Heritage Inspired, a Chennai-based company that organises historical tours within Tamil Nadu, offers a package called ‘Chola’s Trail’ based on Deivanayagam’s findings on the final resting places of this royal clan.

“When Raja Raja died in 1014, Rajendra constructed a temple of brick and mortar, which lasted only 98 years. In 1112, the Kailasanathar temple was in a dilapidated condition when Kulottunga Chola, the great-grandson of Raja Raja, renovated it. That’s when it was converted into a granite construction,” explains Ramesh Vangipuram, a history consultant with Heritage Inspired.

These details are mentioned in an inscription on a stone pillar at the Paalkulaththu Amman temple, located opposite the Kailasanathar temple. Stating that the Shiva temple was renovated in the 42nd year of Kulottunga Chola’s reign, it adds that Raja Raja Chola became a Sivapadasekarar (someone who attained a place at the feet of Shiva, namely salvation).

There are other indicators in and around Kailasanathar temple that suggest it may not be an ordinary Shiva temple

“The shrine for the goddess, within the Kailasanathar temple, appears to be a latter-day addition, built perhaps less than 200 years ago. Typically, pallipadai temples do not include shrines for goddesses,” adds Vangipuram.

Act of piety: An engraving of a worshipper, said to be Raja Raja Chola, at Kailasanathar temple   -  LOKESHWARRI SK

 

Inside the main hall of the Kailasanathar temple, right outside the sanctum sanctorum, is a small engraving depicting a hermit worshipping a Shiva lingam. This may be a depiction of Raja Raja Chola and his transformation into an aghori sanyasi in his final years.

On a wall outside the sanctum is yet another interesting sculpture. A dancing Shiva, with a tinybairagi (hermit) at his feet, in a clear depiction of the Sivapadasekarar concept.

Deivanayagam writes in a research blog on the Heritage Inspired website that according to Agama (ancient principles governing worship, meditation and other practices), a pallipadai temple vimanam should take a square form and the plinth (side) should be of a specific measurement. The vimanam in the Kailasanathar temple has exactly this feature, confirming that it is a pallipadai temple.

It is also worth noting that the temple is often referred to as Kailasam Udayar, which means one who has attained the heavenly abode of Kailasa, as opposed to Kailasanathar, which means one who presides over Kailasa.

Contesting claims

There are several online posts, including videos, that claim that a forlorn shed in Ottathoppu, in Udaiyalur, is Raja Raja Chola’s tomb.
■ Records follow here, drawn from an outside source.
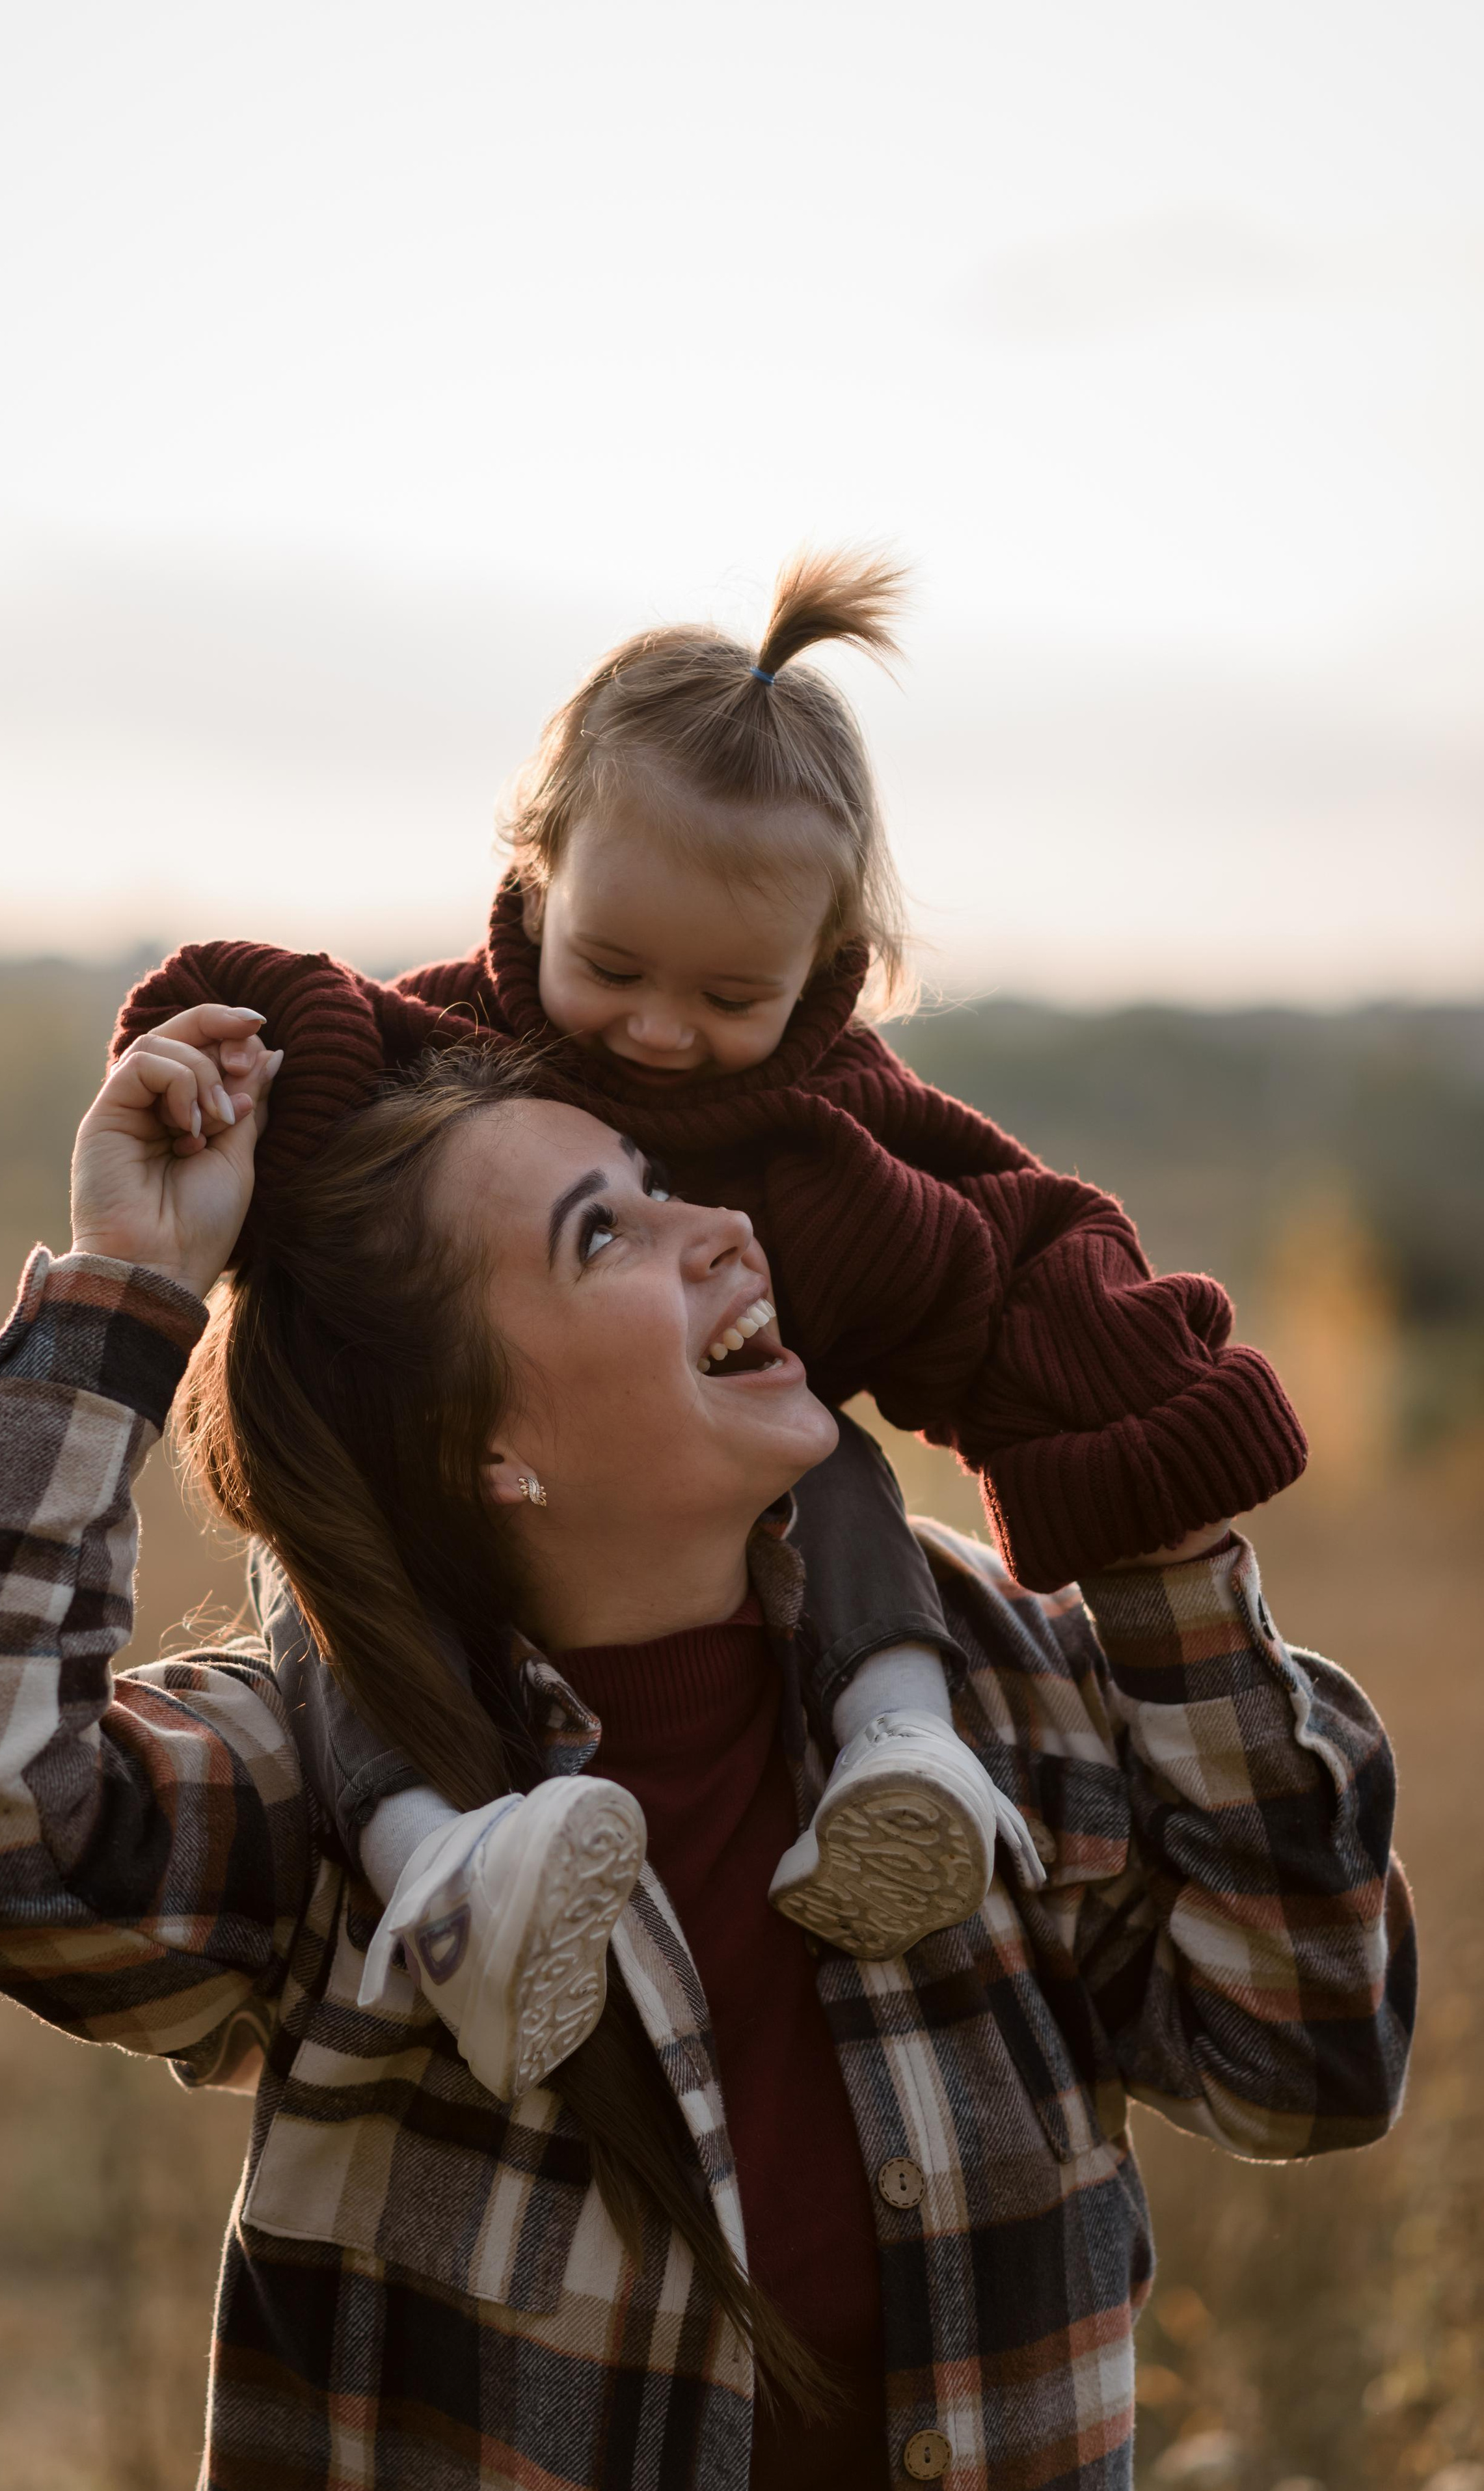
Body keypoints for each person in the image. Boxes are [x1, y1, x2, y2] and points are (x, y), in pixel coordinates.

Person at [0, 1011, 1412, 2491]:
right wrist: (126, 1291)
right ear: (483, 1448)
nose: (717, 1230)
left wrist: (1156, 1525)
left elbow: (1308, 2057)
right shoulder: (327, 1793)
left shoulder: (990, 1687)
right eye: (603, 1235)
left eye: (662, 1186)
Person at [111, 549, 1310, 2103]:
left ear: (828, 968)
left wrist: (1140, 1421)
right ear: (534, 877)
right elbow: (302, 1046)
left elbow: (1004, 1246)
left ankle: (901, 1748)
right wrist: (207, 1081)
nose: (660, 1031)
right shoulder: (446, 1051)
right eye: (610, 968)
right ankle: (434, 1865)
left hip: (752, 1505)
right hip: (435, 1481)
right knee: (334, 1569)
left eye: (730, 997)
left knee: (837, 1468)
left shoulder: (839, 1128)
A Shiva lingam was found half-buried there. The state archaeology department, too, made some explorations here, but has not made any official report.
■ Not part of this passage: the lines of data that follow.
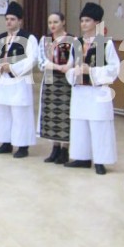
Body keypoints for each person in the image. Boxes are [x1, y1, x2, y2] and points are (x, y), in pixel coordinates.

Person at [64, 2, 119, 175]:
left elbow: (114, 68)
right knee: (79, 124)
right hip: (80, 91)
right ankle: (82, 157)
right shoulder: (76, 43)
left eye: (87, 20)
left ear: (96, 22)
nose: (84, 24)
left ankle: (100, 161)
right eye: (82, 20)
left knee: (99, 125)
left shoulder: (105, 43)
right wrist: (73, 72)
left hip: (97, 91)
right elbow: (69, 66)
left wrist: (92, 71)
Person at [0, 1, 38, 159]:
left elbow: (32, 58)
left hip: (19, 81)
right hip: (2, 81)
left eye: (12, 19)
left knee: (20, 114)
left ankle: (22, 146)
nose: (9, 22)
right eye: (7, 19)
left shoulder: (28, 38)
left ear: (20, 21)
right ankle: (5, 143)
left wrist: (12, 67)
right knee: (3, 113)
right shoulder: (0, 38)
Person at [37, 12, 75, 164]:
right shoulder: (45, 40)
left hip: (66, 81)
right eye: (50, 22)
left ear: (63, 22)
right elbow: (41, 60)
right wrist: (57, 67)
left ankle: (65, 149)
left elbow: (74, 59)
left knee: (64, 114)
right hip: (50, 79)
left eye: (56, 22)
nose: (52, 25)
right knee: (51, 114)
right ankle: (55, 147)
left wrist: (67, 67)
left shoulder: (72, 40)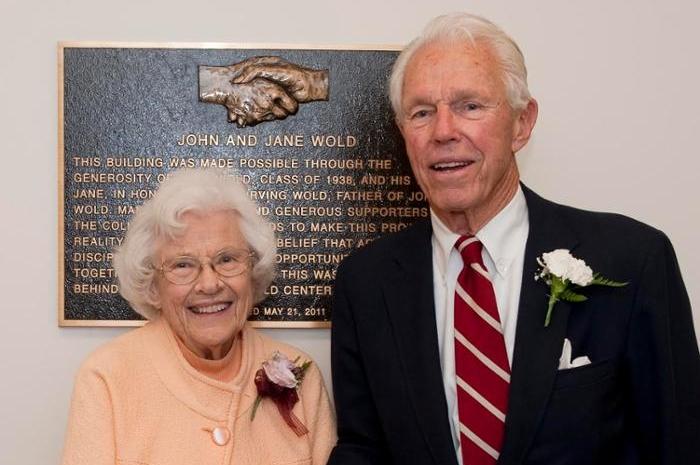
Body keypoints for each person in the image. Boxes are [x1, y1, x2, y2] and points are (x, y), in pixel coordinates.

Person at [328, 12, 700, 465]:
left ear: (522, 124)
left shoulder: (633, 260)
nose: (444, 131)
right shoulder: (366, 283)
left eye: (470, 105)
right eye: (422, 112)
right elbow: (363, 449)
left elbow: (679, 443)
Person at [61, 168, 336, 465]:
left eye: (227, 259)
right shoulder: (107, 377)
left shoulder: (300, 376)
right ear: (153, 285)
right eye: (183, 265)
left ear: (252, 271)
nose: (209, 284)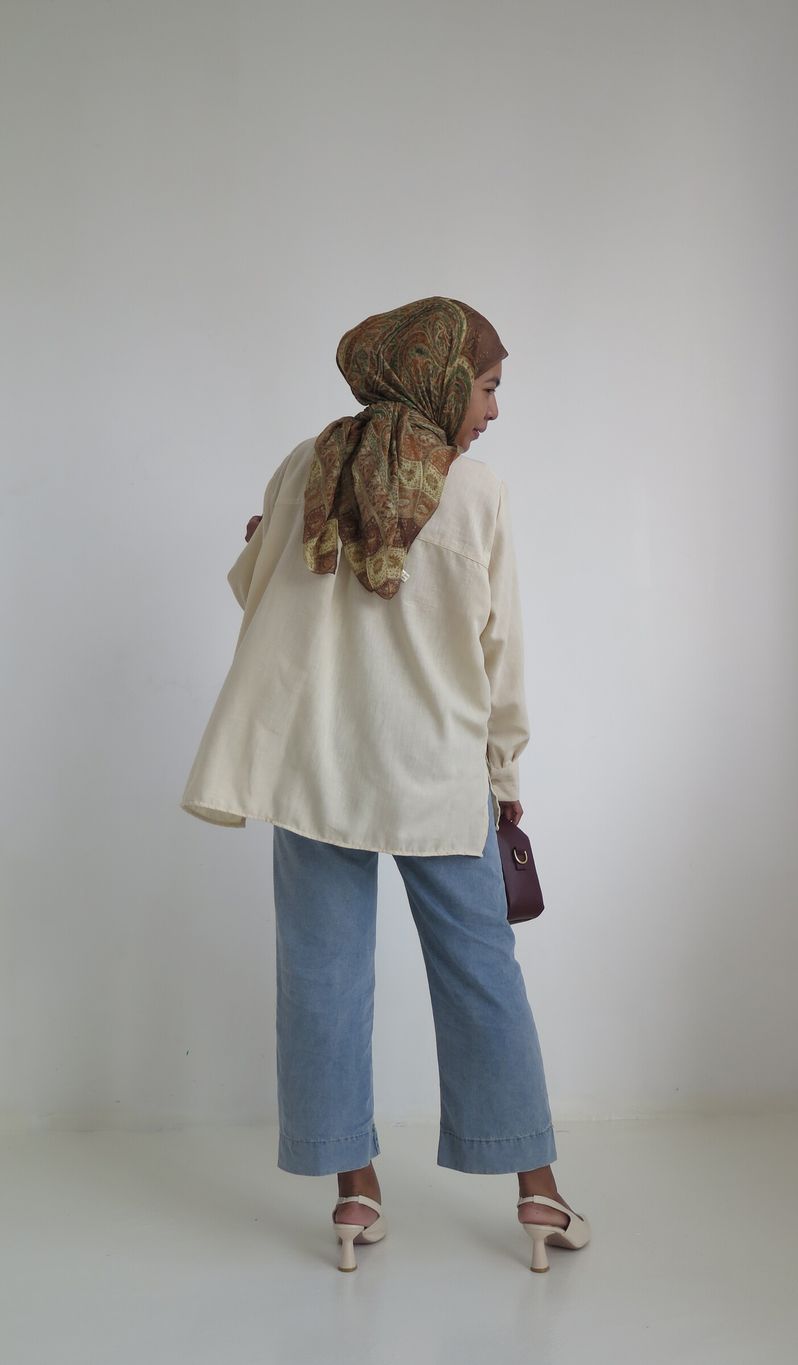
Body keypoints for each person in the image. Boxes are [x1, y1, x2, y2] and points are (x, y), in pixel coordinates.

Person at [179, 296, 590, 1272]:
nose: (493, 409)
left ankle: (354, 1195)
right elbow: (500, 654)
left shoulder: (307, 465)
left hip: (317, 766)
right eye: (486, 386)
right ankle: (537, 1193)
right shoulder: (476, 494)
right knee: (482, 974)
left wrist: (266, 532)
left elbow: (257, 590)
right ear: (438, 379)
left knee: (322, 978)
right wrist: (505, 771)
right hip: (436, 772)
Legendary hero: A statue of the 11th-century Tamil emperor Raja Raja Chola that was installed in Thanjavur in 1972 - RM Rajarathinam   -  The Hindu

 

Deivanayagam, however, has his reasons for disagreeing with these claims. “Kings who meet an untimely death have a stone planted in their memory but without any temple constructed around it. Such stones do not have a pedestal, they typically face west, and are called Banalingams. Raja Raja’s brother Adithya Karikalan was murdered by four Brahmins in the Kadambur palace. The lingam in Ottathoppu is a Banalingam and may denote the tomb of Adithya Karikalan.”

He adds that those who die a natural death get east-facing stones, in the direction of the rising sun, denoting grace.

The last word on the location of Raja Raja Chola’s tomb has not been said yet. Deivanayagam and the Heritage Inspired fraternity have asked for a GPRS (ground penetration radar system) survey at the Kailasanathar temple to confirm their analysis. A survey can detect reflected signals from sub-surface structures. Such a mystery as this involving one of the greatest emperors of ancient India certainly calls for some deeper digging.